Can I avoid allocations when broadcasting over slices?

I was a little surprised to find that broadcasting over slices allocates, even when using view. Here’s a MWE.

u = randn(10, 100)
ids = reshape(1:100, 10, 10)
out = similar(u[ids])

function foo1!(out, u, ids)
    @. out = u[ids] 
    # FastBroadcast.@.. does slightly better, but 
    # still allocates as much as `view(u, ids)`
function foo2!(out, u, ids)
    out .= view(u, ids)
function foo3!(out, u, ids)
    for (i, id) in enumerate(ids)
        out[i] = u[id]

# run once for compilation 
foo1!(out, u, ids); foo2!(out, u, ids); foo3!(out, u, ids);

# timings
@time foo1!(out, u, ids);
@time foo2!(out, u, ids);
@time foo3!(out, u, ids);

I see this for both 1.9.2 and 1.10-beta on Mac ARM.

Is there a way to avoid allocations without resorting to for loops?

You’re doing linear indexing into a matrix, which is implicitly doing a reshape under the hood when you take the view. That’s your allocation — it’s in the view, not the broadcast.

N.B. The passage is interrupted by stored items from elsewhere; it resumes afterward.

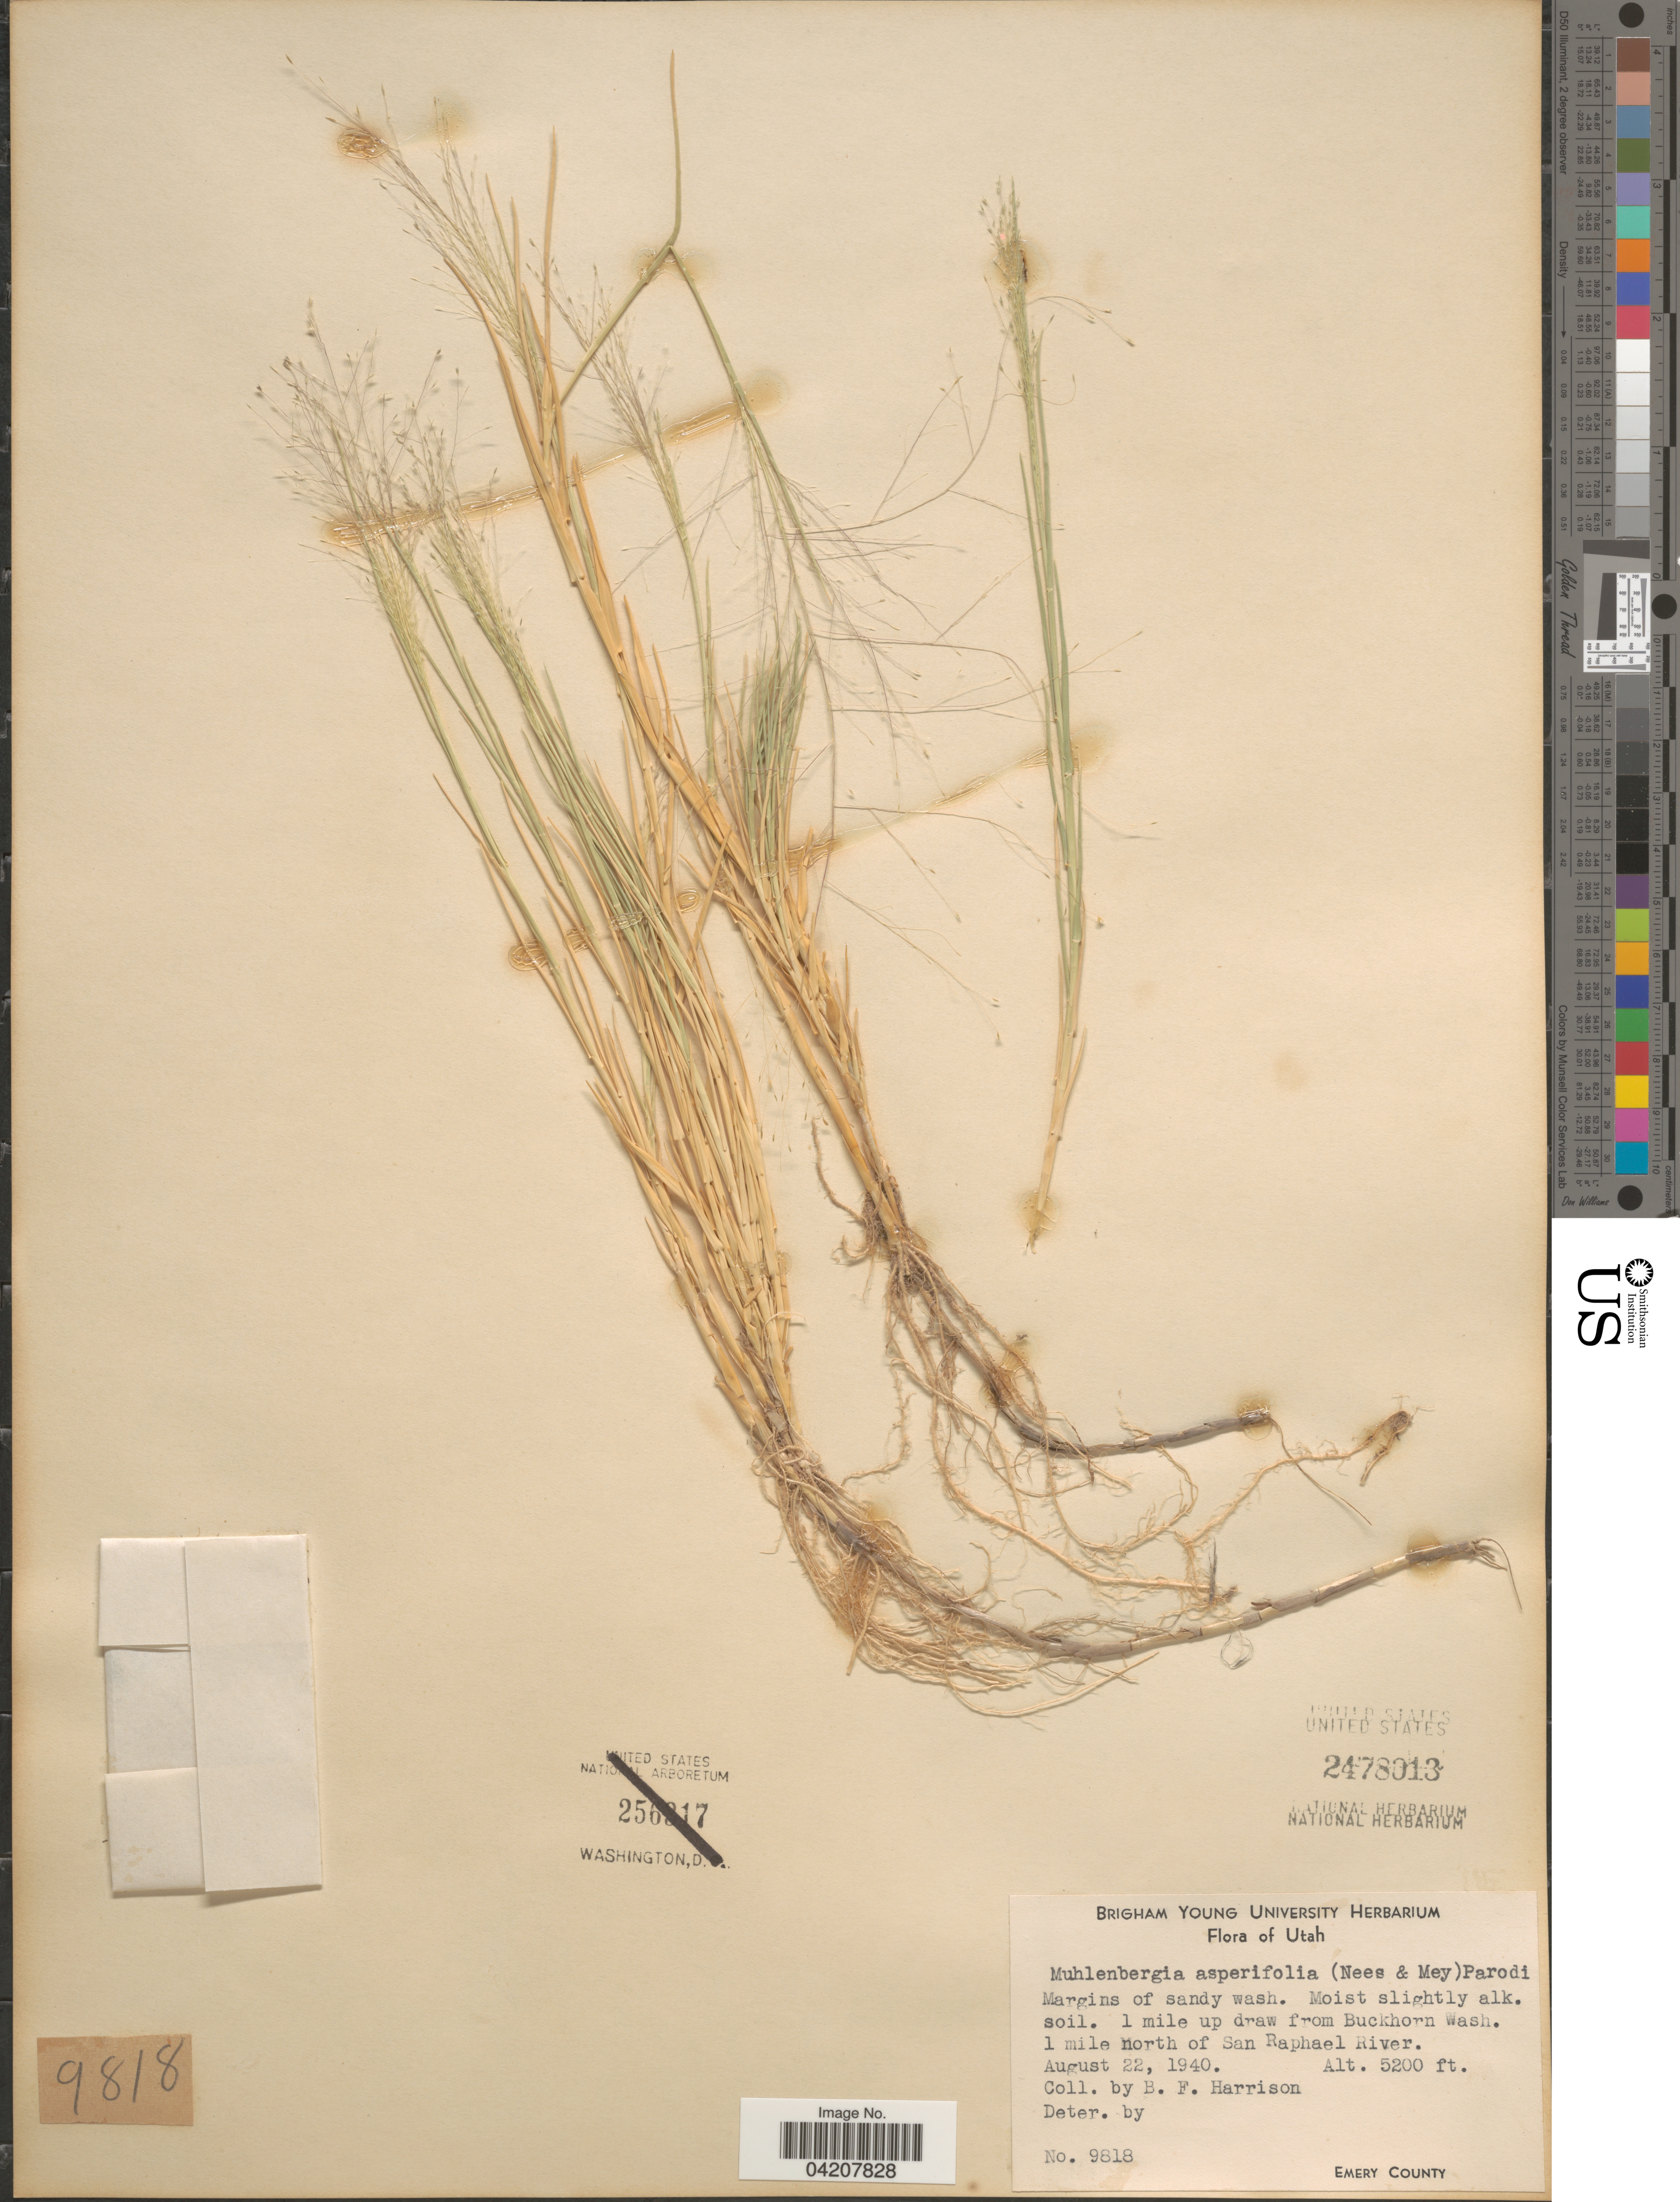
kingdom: Plantae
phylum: Tracheophyta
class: Liliopsida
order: Poales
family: Poaceae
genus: Muhlenbergia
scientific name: Muhlenbergia asperifolia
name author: (Nees & Meyen ex Trin.) Parodi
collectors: B. F. Harrison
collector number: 9818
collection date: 1940-08-22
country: United States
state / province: Utah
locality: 1 mile up draw from Buckhorn Wash. 1 mile north of San Raphael River. Emery County.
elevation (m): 1585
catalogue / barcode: US 2478013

julia> @time foo2!(out, u, ids);
  0.000012 seconds (2 allocations: 80 bytes)

julia> v = reshape(u, :);

julia> @time foo2!(out, v, ids);
  0.000009 seconds

One option here is to broadcast the indexing itself:

# use `Ref(u)` so that `u` is not broadcasted
out .= getindex.(Ref(u), ids)

That’s helpful to know! Thanks for clarifying what’s happening internally.